Occasionally, I am forced to turn players away.  I turn players away if their request for representation comes at a time that would be deleterious to my fiduciary duties to my other clients (such as weeks before the draft).  I also turn players away if their resume/body of work indicates they have no realistic chance of being signed to a professional sports team.  

There are some athletes that believe if they have an agent, they will sign with a team.  If that were the case, everyone in my flag football league would have an agent!

How are the CBA negotiations affecting you – what worries you most about what a new agreement could entail?

The suit against the NFL is affecting me in that I am now required to advise clients about the unknown.  I am representing two clients in this year’s draft, and both are likely to go undrafted.  I had a client ask me today if we could find other job opportunities for him if there is no season. While sending guys to the CFL seems like a viable option, CFL player contracts are minimum 2 yr deals, so signing a CFL contract could thwart a kid’s chances of having an opportunity to play in the NFL.

What are the biggest misperceptions most players have when entering the contract negotiation process  – especially as rookies?

That they have finally “made it.”  Guys haven’t made it just by signing an NFL contract.  It is very rare to see a contract where every component is “fully guaranteed for skill, injury and cap.”

Other than the first round guys, the only component of a drafted player’s contract that is guaranteed is his signing bonus.  For most rookies, they will have to earn every cent of their contract.  Unlike in other pro other sports, an NFL player’s contract is not guaranteed (unless otherwise stated) and can be terminated at the team’s whim.

How do you prepare rookies for the pro game – and for life after college?

Sometimes, the combine training facility will have psychologists and former players to serve as mentors, but some facilities we have used do not have those amenities. Additionally, I try to serve as a mentor for my clients, by stressing the importance of staying out of harm’s way and focusing on the goal of making it into the NFL.

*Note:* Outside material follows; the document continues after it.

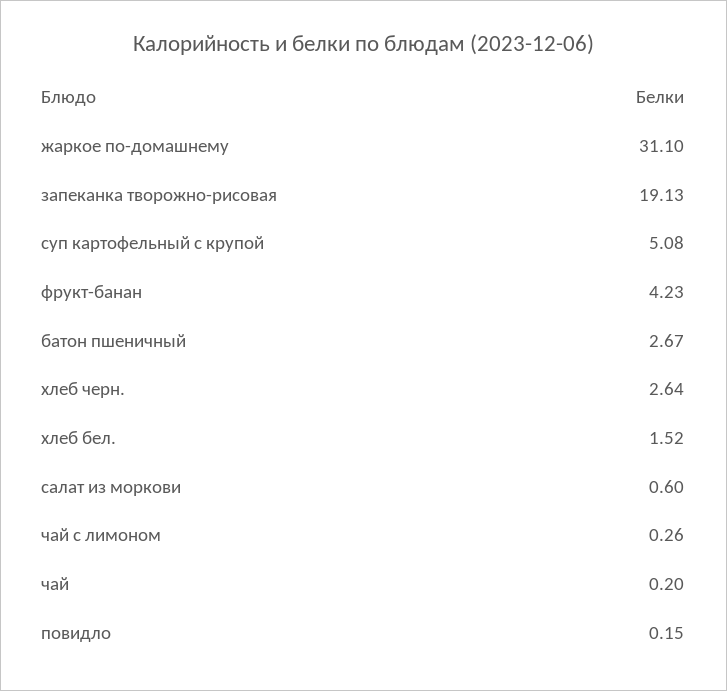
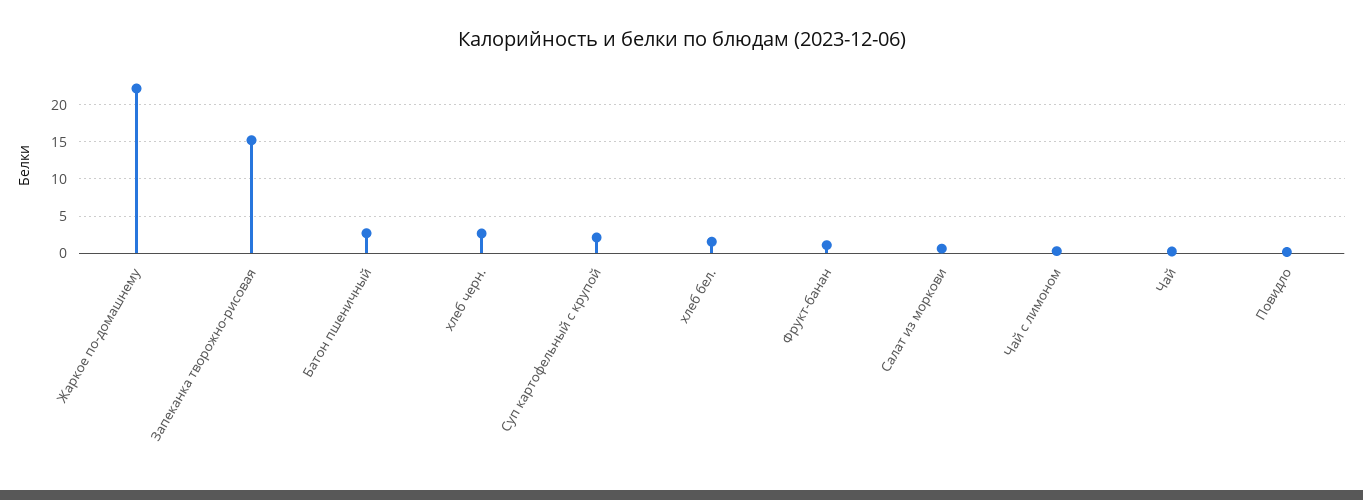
жаркое по-домашнему: 31.1 -> 22
запеканка творожно-рисовая: 19.13 -> 15
суп картофельный с крупой: 5.08 -> 2
фрукт-банан: 4.23 -> 1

I remind clients all the time that they are entering one of the toughest job markets in the world.  In order to earn a job playing football in the NFL, they must make the necessary sacrifices.

I urge all of my clients to get their degrees, even if it requires them to go back to school in the offseason.  I also help them with non-football resumes in the event that their football careers do not last as long as anticipated.

With more and more of players’ personal lives – especially legal issues – becoming public, how do you prepare players to protect themselves from these situations and has that become a bigger part of your player preparation?

For the same reasons I’ve mentioned above, I prepare players by showing them real-life examples of how current and former players have screwed up their finances and in some cases, their careers, by making poor off-the –field decisions. I urge our clients not to post anything on twitter or facebook that is lewd or could be misinterpreted.

Can you give a quick run-through on how a standard contract negotiation/process would work in the NFL?

For rookies, most agents wait at least til the pick in front of them signs. Once that happens the negotiation for the agent generally goes much easier. A team gives an original offer, followed by an agent’s counter-offer, and it goes back in forth until the two sides reach agreement.

However, because each team is limited by its rookie pool number, the negotiation process for an agent does not always become easier even if the picks both directly in front of and in back of their client have signed.

Regarding veteran contracts, the market value is usually clearly established although there are some cases where an agent has inflated their client’s market value to such an extent that he ends up having to take less than what his client’s true market value probably was had he not inflated his market value in the first place.

Do you represent any Steelers players (or have you in the past)? If so, can you let us know which players?

I have not.

What tends to be the most frustrating part of the job?

1) When a player screws up off the field and decreases his market value to teams. 2) When teams pass on a client that you believe has the ability to play in the NFL.